RFC: scope and borrowing
via Digitalmars-d
digitalmars-d at puremagic.com
Tue Sep 23 04:02:38 PDT 2014
On Monday, 22 September 2014 at 15:54:23 UTC, Manu via
Digitalmars-d wrote:
> We arrive at yet another case of "it should have been that way
> from the
> start" wrt 'scope'.
> The baggage of annotation, and the lack of annotation to
> existing code is a
> pretty big pill to swallow.
> If it were just part of the type, there would be no problem, T
> would
> already be 'scope T' in the cases where you expect. I can't see
> any
> disadvantages there.
But it has very different semantics. You cannot expect the same
code to work for scope and non-scope alike. And it is to be
expected that you have to adjust existing code if you want to
take advantage of a new feature. If by "it should have been that
way from the start" you mean that scope should be the default,
well yes, but we're in the same situation with immutable by
default, pure by default, @safe by default, nothrow by default,
... That ship has sailed, unfortunately.
> I think UDA's are clearly distinct from ref and scope. UDA's
> can attribute
> types.
> I strongly believe that the problem is the notion of a 'storage
> class',
> it's a faulty concept. It has never yet proven itself be what
> I've ever
> wanted in any case I'm aware of.
> Your proposal even implies changes to the concept as it is;
> like being able
> to create a local that is 'scope'. Is that a recognition of
> existing
> problems? I've been asking for 'ref' local's for half a
> decade...
That you can't declare ref locals is not inherent in the concept
of storage class. You can already today declare scope locals, it
just doesn't have an effect. And static is a storage class, too.

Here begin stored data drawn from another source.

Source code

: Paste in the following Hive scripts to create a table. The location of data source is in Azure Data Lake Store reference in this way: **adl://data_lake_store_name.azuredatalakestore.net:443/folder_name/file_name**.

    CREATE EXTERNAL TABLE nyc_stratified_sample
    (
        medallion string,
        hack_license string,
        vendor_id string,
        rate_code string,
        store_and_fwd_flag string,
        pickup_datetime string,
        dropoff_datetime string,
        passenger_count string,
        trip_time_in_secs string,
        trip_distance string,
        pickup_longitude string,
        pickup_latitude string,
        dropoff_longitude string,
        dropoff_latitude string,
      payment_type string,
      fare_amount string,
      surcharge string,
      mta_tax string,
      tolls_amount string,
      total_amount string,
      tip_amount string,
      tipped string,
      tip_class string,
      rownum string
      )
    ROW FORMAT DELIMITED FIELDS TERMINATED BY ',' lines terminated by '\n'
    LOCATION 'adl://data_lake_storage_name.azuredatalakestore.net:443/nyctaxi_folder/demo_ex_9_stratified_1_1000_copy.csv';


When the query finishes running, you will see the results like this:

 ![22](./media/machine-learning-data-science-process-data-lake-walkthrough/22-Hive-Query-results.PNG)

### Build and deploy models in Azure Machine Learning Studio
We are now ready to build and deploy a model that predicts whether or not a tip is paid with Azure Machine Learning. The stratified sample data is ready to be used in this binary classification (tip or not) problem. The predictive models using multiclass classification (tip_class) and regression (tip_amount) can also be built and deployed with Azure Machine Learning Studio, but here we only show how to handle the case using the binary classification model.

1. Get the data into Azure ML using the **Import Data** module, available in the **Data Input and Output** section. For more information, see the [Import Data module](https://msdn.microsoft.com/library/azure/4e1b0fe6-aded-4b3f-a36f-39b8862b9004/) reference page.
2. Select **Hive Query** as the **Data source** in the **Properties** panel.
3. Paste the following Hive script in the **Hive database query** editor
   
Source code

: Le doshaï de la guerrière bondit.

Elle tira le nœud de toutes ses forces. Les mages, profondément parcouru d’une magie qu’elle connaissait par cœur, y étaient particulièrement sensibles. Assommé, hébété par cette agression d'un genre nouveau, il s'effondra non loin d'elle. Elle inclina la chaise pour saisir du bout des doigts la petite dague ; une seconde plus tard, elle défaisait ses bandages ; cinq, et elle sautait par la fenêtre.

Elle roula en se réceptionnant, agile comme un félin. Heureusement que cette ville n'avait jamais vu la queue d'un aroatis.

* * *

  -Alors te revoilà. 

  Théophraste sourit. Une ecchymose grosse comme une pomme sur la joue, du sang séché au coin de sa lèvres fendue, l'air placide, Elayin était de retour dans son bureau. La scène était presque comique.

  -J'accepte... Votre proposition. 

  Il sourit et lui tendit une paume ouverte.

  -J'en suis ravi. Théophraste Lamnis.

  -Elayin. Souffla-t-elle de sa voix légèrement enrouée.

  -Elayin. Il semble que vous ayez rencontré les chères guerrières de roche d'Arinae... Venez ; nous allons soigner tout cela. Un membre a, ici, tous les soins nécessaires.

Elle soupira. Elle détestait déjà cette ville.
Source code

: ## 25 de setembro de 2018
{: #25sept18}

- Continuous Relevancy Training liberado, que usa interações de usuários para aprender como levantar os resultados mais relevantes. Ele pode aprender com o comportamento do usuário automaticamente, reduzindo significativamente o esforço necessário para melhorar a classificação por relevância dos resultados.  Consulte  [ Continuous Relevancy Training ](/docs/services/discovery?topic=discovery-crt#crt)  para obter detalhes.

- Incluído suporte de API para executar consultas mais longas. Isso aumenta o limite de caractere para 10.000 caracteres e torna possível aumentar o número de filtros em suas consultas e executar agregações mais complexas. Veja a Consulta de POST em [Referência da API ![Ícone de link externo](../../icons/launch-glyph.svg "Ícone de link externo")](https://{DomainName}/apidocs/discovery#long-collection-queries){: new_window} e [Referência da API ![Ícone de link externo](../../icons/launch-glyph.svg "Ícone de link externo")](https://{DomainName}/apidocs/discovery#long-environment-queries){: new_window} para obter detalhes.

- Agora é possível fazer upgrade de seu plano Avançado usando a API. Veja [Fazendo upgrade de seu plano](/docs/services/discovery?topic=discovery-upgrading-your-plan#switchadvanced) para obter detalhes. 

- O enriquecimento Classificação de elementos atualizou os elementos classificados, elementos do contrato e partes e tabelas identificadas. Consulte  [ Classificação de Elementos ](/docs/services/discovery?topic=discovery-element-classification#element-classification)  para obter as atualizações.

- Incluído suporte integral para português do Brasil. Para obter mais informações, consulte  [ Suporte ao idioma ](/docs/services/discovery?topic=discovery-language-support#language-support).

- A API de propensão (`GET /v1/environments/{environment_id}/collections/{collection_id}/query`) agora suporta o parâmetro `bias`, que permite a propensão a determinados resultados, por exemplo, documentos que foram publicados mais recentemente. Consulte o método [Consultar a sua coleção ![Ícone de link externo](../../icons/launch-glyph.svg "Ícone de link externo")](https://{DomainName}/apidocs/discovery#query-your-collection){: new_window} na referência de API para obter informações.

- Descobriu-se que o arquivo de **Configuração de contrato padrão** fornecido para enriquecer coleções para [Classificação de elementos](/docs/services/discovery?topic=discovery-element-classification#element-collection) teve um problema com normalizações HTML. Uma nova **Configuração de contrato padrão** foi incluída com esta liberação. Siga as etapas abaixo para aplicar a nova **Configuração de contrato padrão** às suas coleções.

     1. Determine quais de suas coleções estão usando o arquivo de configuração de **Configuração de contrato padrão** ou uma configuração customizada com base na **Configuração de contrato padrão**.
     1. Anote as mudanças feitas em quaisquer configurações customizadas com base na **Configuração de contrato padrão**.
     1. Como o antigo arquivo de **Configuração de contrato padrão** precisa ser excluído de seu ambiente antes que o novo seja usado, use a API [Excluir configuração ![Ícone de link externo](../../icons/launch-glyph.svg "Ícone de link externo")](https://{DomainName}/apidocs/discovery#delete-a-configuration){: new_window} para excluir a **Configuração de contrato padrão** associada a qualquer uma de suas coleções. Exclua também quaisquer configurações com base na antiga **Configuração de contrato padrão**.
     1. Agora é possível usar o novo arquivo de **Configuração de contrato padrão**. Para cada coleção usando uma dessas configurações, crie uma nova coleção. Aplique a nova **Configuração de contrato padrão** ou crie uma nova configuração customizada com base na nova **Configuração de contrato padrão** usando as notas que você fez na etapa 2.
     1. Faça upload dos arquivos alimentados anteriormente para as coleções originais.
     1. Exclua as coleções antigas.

> This would be another band-aid to a core problem. D already has
> plenty of
> these.
> I hear this "perfect forwarding" concept thrown around, and I
> think it's
> another faulty concept. I rarely want 'perfect' forwarding...
> why would I
> be forwarding in the first place if it's 'perfect' (there are
> cases, but
> not so common)? I almost always want *imperfect* forwarding;
> that is, some
> small detail(/s) about the forwarding are manipulated. I think
> this is the
> primary case where storage class falls apart in concept.
That is a straw man. Of course, perfect forwarding needs to allow
for imperfect forwarding, too. It would indeed be not useful if
you couldn't inspect and modify the types (and storage classes)
of your parameters.
>
>
> Maybe you can give counter examples too, if you think it
> doesn't work.
>>
>
> It's complex and time consuming to do so. The situations where
> it all
> breaks down are often fairly complex (probably why 'ref' as a
> storage class
> seems like an okay idea at face value, although I still don't
> understand
> the advantage conceptually), and they tend to appear when you
> don't expect
> it. My examples with ref above are all practically applicable
> to scope too
> though.
A concrete example would still be very helpful to understand your
point of view. I.e., not only the concrete wrapper type/function,
but also how you would want to use it, and why it wouldn't work
without scope being part of the type.
>
> Let's turn this around... Why the complexity? Why would you
> make the change
> to your proposal to make 'scope' something else outside of the
> type system?
Well, I think Ivan gave an excellent example (ElementType) why it
should be separate from the type. Type modifiers currently only
deal with mutability (and the related shared). There can be some
nasty surprises if we add another concept there.
> What is the advantage to that complexity. D has no structured
> method for
> dealing with that sort of meta, we only have types. Beyond
> that, it's just
> spaghetti, as we learn from ref.
Then it's better to introduce such a method, IMO.